PRINT ISSN 2065-1295, ISSN-L: 2065-1295, ISSN CD: 2343-9394,ISSN ONLINE 2067-3663
 

THE POTENTIAL ZOONOTIC RISK DUE TO CLOACAL FLORA IN INTENSIVELY RAISED BROILERS

Published in Scientific Works. Series C. Veterinary Medicine, Vol. LX (1)
Written by Aurel VASIU, Mihaela NICULAE, Emoke PALL, Marina SPÎNU

Escherichia coli is one of the main inhabitants of the intestinal tract of most mammalian species and birds.

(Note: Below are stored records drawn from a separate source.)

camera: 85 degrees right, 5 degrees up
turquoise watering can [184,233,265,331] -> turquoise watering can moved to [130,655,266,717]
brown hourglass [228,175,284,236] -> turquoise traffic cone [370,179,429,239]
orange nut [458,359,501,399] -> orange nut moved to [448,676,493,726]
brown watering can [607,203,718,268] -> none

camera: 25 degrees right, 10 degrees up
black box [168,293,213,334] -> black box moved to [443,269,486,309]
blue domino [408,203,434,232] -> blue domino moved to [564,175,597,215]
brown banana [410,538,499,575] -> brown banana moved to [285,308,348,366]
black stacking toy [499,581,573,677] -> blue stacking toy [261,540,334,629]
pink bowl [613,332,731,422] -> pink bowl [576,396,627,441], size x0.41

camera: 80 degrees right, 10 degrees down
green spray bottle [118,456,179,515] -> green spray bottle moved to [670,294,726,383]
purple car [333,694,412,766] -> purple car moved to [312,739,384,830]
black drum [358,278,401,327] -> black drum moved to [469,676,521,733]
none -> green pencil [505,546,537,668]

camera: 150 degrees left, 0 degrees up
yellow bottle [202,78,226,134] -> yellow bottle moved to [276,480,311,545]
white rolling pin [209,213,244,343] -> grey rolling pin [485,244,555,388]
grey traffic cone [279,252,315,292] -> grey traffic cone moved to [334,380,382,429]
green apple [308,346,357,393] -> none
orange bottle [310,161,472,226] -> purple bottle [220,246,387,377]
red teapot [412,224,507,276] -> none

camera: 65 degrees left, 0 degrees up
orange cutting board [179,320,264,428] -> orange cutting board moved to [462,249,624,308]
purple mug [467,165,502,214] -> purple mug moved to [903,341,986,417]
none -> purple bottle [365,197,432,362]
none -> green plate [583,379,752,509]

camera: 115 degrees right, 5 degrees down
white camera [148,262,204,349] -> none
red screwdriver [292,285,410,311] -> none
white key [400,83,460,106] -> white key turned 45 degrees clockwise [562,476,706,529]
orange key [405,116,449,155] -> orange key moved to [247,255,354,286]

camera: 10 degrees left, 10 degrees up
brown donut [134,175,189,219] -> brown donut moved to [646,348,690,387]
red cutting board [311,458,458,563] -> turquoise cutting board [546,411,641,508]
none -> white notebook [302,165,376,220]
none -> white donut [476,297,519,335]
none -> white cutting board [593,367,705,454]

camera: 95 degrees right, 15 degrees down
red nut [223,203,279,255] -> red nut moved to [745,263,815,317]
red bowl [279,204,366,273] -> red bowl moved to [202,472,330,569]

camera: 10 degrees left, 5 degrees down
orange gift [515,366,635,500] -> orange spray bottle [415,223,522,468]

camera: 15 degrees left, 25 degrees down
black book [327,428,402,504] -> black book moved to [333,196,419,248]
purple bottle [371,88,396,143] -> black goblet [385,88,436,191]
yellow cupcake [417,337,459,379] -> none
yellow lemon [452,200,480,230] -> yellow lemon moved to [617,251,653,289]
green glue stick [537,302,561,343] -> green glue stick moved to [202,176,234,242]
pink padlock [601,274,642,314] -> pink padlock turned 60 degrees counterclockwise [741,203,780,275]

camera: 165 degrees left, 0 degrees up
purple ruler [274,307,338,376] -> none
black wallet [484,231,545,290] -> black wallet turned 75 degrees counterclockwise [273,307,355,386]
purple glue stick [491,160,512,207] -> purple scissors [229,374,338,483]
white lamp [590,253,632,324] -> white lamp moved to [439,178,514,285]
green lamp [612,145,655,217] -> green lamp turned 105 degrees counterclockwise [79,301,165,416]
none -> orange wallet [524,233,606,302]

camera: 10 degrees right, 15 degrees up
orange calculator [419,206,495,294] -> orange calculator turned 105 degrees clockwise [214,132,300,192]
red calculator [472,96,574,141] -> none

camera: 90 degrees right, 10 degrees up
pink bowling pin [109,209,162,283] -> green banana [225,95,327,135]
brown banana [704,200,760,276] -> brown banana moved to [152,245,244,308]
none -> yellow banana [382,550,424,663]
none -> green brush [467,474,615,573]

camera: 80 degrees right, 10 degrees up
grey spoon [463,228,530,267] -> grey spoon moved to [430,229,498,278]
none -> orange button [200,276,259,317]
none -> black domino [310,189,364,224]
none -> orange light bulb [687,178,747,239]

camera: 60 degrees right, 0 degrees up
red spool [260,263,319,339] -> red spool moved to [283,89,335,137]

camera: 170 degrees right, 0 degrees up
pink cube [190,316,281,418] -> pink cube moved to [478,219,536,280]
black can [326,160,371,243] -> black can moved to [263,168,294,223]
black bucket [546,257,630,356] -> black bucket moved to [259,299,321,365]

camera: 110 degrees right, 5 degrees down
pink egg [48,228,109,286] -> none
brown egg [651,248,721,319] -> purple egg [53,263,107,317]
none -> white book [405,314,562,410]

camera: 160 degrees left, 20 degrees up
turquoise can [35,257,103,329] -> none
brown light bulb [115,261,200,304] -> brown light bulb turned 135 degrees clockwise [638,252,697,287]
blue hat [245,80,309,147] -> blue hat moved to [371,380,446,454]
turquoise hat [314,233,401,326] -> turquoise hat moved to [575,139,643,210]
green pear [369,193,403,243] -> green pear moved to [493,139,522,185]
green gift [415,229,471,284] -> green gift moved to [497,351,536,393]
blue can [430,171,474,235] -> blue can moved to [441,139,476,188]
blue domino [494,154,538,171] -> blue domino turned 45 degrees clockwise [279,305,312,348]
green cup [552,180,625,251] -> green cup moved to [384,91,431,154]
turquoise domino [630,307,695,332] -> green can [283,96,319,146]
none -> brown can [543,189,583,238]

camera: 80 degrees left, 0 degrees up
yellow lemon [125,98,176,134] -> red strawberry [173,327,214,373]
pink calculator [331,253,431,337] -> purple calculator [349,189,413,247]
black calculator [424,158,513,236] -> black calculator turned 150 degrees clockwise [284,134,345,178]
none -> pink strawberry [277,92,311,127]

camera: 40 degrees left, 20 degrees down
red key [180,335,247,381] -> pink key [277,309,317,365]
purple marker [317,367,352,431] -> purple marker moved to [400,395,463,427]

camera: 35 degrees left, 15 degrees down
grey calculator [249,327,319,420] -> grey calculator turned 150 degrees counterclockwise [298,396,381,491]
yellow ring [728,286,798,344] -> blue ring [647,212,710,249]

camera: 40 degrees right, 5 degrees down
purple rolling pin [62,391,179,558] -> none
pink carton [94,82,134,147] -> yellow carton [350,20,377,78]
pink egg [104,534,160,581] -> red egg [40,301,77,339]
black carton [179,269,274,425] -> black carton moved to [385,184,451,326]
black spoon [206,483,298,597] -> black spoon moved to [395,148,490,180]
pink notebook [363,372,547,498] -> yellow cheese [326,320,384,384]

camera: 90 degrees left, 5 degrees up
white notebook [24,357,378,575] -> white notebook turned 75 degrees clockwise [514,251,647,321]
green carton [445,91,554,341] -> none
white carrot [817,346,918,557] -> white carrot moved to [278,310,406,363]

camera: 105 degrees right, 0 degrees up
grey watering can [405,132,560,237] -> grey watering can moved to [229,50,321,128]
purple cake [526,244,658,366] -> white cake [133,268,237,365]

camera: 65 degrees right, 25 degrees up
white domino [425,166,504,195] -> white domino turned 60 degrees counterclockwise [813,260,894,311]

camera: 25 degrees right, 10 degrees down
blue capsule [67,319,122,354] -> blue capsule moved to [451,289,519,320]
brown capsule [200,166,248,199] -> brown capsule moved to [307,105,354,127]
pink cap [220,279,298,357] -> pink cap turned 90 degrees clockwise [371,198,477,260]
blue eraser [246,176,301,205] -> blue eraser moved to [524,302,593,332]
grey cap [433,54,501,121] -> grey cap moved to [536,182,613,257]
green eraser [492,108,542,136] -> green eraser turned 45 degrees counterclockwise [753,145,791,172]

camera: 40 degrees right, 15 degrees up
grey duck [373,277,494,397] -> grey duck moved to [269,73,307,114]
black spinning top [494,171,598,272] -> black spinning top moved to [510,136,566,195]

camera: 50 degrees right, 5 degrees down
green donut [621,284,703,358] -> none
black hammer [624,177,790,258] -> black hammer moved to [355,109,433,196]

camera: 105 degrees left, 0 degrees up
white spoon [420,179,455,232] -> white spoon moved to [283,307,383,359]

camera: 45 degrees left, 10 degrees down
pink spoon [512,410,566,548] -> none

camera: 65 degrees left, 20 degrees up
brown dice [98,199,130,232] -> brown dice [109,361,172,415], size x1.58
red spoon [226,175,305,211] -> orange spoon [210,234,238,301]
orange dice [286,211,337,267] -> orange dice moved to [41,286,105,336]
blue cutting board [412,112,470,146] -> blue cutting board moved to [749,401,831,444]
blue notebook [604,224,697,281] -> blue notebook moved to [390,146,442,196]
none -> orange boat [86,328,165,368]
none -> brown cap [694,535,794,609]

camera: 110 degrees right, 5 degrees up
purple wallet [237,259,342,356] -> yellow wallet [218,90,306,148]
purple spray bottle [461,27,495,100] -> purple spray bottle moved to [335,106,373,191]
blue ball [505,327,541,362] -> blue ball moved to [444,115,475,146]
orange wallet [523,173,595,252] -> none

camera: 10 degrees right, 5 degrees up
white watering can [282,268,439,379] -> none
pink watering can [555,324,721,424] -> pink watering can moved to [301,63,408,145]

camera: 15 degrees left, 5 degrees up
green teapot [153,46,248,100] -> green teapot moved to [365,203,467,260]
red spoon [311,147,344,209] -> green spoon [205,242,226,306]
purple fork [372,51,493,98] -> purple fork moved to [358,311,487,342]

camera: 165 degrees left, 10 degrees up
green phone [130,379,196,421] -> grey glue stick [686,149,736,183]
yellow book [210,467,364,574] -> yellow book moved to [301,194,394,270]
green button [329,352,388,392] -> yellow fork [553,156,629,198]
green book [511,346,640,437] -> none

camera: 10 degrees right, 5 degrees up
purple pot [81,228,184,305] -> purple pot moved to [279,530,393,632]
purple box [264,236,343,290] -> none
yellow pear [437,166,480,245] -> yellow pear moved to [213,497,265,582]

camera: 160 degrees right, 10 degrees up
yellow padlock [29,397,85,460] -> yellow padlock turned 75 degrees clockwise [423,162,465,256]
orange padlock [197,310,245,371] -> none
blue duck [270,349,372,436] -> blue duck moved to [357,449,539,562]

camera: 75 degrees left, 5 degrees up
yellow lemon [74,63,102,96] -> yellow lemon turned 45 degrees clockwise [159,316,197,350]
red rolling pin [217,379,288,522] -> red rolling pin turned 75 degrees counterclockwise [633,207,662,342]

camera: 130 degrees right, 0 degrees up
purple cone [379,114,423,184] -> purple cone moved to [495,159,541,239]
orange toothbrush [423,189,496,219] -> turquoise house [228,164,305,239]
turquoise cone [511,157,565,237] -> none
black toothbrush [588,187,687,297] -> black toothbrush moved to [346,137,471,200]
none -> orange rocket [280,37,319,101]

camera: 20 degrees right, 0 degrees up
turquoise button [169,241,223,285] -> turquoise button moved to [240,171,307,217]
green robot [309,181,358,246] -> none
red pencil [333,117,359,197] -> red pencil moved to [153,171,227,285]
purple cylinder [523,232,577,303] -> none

In veterinary medicine, the presence of microbial carrier estate led to numerous studies on the presence, persistence and importance of E. coli in broiler chickens and has motivated epidemiological studies on bacterial contamination levels on the farms. Swabs from cloaca of intensively raised broiler chickens were randomly (2%) sampled along with sanitation samples after disinfection on the same farm. All samples were processed by use of conventional, OIE approved, bacteriological techniques to identify bacteria indicating faecal pollution of zoonotic importance. Strains passed to selective media were biochemically tested and identified by use of API20E kits (France, Lyon). The most important bacterial strain in the cloaca isolates was E. coli (68.75%), followed by Proteus vulgaris (18.75%) and Escherichia hermannii (12.5%). After disinfection, the swabs from surfaces tested constantly positive for Proteus spp, which proved to resist to broad spectrum disinfectants applied repeatedly, according to the technology. Both bacteria with pathogenic potential from the carried microbial flora and those isolated from surfaces represented a major risk, and could constitute a major cause of epidemic outbreaks under inappropriate technological circumstances.